CybersecurityNew techniques expose your browsing history to attackers

Published 30 October 2018

Security researchers have discovered four new ways to expose Internet users’ browsing histories. These techniques could be used by hackers to learn which websites users have visited as they surf the web. The techniques fall into the category of “history sniffing” attacks, a concept dating back to the early 2000s. But the attacks can profile or ‘fingerprint’ a user’s online activity in a matter of seconds, and work across recent versions of major web browsers.

Security researchers at UC San Diego and Stanford have discovered four new ways to expose Internet users’ browsing histories. These techniques could be used by hackers to learn which websites users have visited as they surf the web.

The techniques fall into the category of “history sniffing” attacks, a concept dating back to the early 2000s. But the attacks demonstrated by the researchers at the 2018 USENIX Workshop on Offensive Technologies (WOOT) in Baltimore can profile or ‘fingerprint’ a user’s online activity in a matter of seconds, and work across recent versions of major web browsers.

UCSD notes that all of the attacks the researchers developed in their WOOT 2018 paper worked on Google Chrome. Two of the attacks also worked on a range of other browsers, from Mozilla Firefox to Microsoft Edge, as well various security-focused research browsers.

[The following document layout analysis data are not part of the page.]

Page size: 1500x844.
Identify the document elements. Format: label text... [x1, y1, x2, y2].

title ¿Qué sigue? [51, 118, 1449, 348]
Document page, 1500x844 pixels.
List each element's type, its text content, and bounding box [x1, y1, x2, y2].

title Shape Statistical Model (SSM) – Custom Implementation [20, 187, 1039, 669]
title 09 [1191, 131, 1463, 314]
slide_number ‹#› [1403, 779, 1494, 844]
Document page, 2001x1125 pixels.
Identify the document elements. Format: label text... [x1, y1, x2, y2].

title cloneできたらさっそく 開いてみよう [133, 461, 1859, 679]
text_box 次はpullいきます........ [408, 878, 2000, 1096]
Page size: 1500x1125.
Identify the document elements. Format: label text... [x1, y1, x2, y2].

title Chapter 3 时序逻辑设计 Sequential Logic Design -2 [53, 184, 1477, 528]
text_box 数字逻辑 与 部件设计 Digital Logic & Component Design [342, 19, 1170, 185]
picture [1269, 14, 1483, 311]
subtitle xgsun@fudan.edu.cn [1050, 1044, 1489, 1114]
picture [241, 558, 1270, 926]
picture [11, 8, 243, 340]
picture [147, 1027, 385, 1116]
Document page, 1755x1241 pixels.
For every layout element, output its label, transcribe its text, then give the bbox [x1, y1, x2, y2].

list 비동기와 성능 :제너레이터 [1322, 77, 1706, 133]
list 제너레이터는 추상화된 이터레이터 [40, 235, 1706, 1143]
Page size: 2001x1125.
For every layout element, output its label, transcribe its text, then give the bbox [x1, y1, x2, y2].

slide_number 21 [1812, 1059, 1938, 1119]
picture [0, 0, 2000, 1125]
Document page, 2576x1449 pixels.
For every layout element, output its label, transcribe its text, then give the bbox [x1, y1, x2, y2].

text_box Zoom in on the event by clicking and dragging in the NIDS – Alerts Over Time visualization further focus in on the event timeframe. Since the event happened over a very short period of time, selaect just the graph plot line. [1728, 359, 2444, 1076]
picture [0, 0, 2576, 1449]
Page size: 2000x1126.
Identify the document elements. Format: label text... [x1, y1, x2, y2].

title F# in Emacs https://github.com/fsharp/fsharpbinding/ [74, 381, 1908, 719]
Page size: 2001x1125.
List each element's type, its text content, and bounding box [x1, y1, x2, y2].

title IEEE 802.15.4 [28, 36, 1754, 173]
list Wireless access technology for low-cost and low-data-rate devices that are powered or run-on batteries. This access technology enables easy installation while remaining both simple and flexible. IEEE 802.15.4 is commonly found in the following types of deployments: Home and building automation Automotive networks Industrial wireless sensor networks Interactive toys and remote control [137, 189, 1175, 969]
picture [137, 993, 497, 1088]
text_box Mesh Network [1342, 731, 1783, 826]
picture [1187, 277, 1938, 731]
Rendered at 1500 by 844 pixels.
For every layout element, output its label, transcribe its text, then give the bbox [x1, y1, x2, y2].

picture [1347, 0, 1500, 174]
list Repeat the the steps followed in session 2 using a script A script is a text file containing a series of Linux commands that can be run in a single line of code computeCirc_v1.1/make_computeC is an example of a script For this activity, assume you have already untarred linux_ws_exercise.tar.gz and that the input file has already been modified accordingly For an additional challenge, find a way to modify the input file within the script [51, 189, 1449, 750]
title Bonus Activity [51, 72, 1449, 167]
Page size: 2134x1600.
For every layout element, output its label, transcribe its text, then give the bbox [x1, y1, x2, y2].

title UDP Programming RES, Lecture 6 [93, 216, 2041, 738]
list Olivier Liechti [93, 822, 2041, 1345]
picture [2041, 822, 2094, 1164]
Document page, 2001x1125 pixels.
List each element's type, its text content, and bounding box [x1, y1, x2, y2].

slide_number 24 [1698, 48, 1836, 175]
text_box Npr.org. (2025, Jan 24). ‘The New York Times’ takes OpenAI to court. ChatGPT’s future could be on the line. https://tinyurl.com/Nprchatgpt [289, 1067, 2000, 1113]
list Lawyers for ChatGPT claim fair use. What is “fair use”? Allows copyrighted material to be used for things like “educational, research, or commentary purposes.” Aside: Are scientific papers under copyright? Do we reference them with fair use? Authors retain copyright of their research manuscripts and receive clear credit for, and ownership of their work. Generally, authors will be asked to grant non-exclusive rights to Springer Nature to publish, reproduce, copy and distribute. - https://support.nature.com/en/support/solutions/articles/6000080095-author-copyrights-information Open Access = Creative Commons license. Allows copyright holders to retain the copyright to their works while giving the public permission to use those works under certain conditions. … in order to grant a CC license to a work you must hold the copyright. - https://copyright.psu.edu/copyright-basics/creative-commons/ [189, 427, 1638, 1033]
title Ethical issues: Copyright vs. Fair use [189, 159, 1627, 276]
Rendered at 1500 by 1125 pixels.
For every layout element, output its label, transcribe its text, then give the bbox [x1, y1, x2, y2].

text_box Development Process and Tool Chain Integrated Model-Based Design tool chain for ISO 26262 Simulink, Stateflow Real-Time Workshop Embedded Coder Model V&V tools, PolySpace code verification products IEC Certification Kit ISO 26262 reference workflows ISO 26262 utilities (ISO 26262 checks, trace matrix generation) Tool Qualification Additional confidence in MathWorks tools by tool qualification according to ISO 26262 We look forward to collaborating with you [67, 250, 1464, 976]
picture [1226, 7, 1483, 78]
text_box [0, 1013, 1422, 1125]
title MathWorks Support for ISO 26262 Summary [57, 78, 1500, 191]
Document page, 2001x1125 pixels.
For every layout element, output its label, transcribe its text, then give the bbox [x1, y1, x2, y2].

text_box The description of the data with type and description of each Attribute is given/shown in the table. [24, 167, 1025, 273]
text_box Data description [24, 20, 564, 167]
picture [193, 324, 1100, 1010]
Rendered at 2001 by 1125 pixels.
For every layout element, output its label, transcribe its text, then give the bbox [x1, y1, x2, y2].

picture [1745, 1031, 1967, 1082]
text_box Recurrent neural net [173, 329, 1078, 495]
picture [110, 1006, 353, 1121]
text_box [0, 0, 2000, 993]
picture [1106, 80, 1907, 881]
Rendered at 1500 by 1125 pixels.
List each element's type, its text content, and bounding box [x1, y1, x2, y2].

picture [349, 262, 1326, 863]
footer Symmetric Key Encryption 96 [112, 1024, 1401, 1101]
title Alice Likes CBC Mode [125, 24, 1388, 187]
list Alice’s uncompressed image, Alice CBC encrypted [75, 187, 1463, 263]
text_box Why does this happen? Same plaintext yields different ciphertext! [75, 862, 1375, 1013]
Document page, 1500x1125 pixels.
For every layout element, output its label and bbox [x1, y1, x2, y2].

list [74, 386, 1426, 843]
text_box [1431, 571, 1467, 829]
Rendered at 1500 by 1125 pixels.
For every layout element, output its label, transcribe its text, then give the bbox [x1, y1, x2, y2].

The only browser which proved immune to all of the attacks is the Tor Browser, which doesn’t keep a record of browsing history in the first place.

“My hope is that the severity of some of our published attacks will push browser vendors to revisit how they handle history data, and I’m happy to see folks from Mozilla, Google, and the broader World Wide Web Consortium (W3C) community already engage in this,” said Deian Stefan, an assistant professor in computer science at the Jacobs School of Engineering at UC San Diego and the paper’s senior author.

“History sniffing”: smelling out your trail across the web
Most Internet users are by now familiar with “phishing;” cyber-criminals build fake websites which mimic, say, banks, to trick them into entering their login details. The more the phisher can learn about their potential victim, the more likely the con is to succeed. For example, a Chase customer is much more likely to be fooled when presented with a fake Chase login page than if the phisher pretends to be Bank of America.